Por Ronaldo Faria
Os dedos estalam no barulho de
ossos que se despregam das mãos que a tudo escreve e descreve. Nas trevas que
se escondem do passado, Santo Amaro e Xerém. Na ambiguidade da vida, nos olhos
da mulher aflita, a fita que se desdobra infinita. Chega! – diz o homem mais uma
vez. Naquilo que o passado passa em páginas repaginadas e sempre igual, a
certeza de que vale mais o cifrão do que a emoção.
Onofre, coletor de restos da sociedade,
lixeiro de profissão, ser vivente sem opção, sabe que nunca será o final feliz.
Perto de se aposentar por não mais poder correr como antes, sabe que a
sociedade logo esquecerá que a sua saciedade era apenas ser feliz. A grã-fina
nunca será sua. Logo ele que sua para recolher os restos de camarões, vinhos
importados, postas de salmão defumado. Quem mandou não estudar!
Mas Onofre, que os ditames do
amor presumido diriam ser apenas um bofe, promete que irá continuar para um
além-mar. Ao menos os dentes que faltam não precisará colocar. “Se não tenho a
quem beijar, pra que o dinheiro mirrado gastar?” Na rua que o calor faz da
clarividência algo claro que desnuda qualquer pretume, a vida se perpetua como
a “puta”, nua, que ganha centavos em penduricalhos.

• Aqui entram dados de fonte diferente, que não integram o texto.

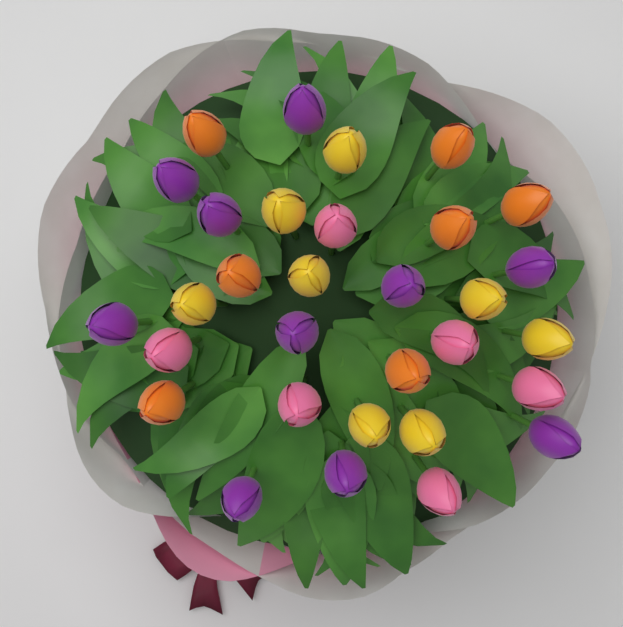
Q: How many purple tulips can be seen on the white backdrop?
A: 10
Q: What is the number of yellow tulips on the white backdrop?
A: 8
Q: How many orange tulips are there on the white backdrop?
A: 7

No subúrbio, desses que parece
o inferno onde nem o Diabo aguentaria tanto calor, o trem transita entre a
linha tênue da morte e da vida. Na batida do cartão, na subida do caminhão que
fede de antemão, Onofre é rei e vassalo. Seu reino é um todo e nada. Na
notívaga certeza de que a ilusão é mote que faz a rotina girar, no goró que
agora faz agourar, vai ele a jogar no caminhão os sacos cheios de algo assim.
E assim, assassinado naquilo
que acreditava ser felicidade, Onofre caminha no descaminho que o samba diz ser
de amor e beija-flor. Mas ele resiste, riste, naquilo que se chama aos dias que
ainda virão antes da eternidade. Na serenidade dos goles que entorna na
imaginação, ele ao menos espera na milhar do gato um dia ganhar. “Quem sabe
Maria daí não redescobre a paixão que um dia pensou poder me dar?”
Dentro do caminhão, o
motorista perpétuo xinga Onofre que esqueceu uma caçamba esvaziar. “Puta que o
pariu, quer nosso ganhão pão foder?” Ao derredor, a madrugada pede para
viver... Em algum lugar a moça cheia de cifrões curte a sua dor.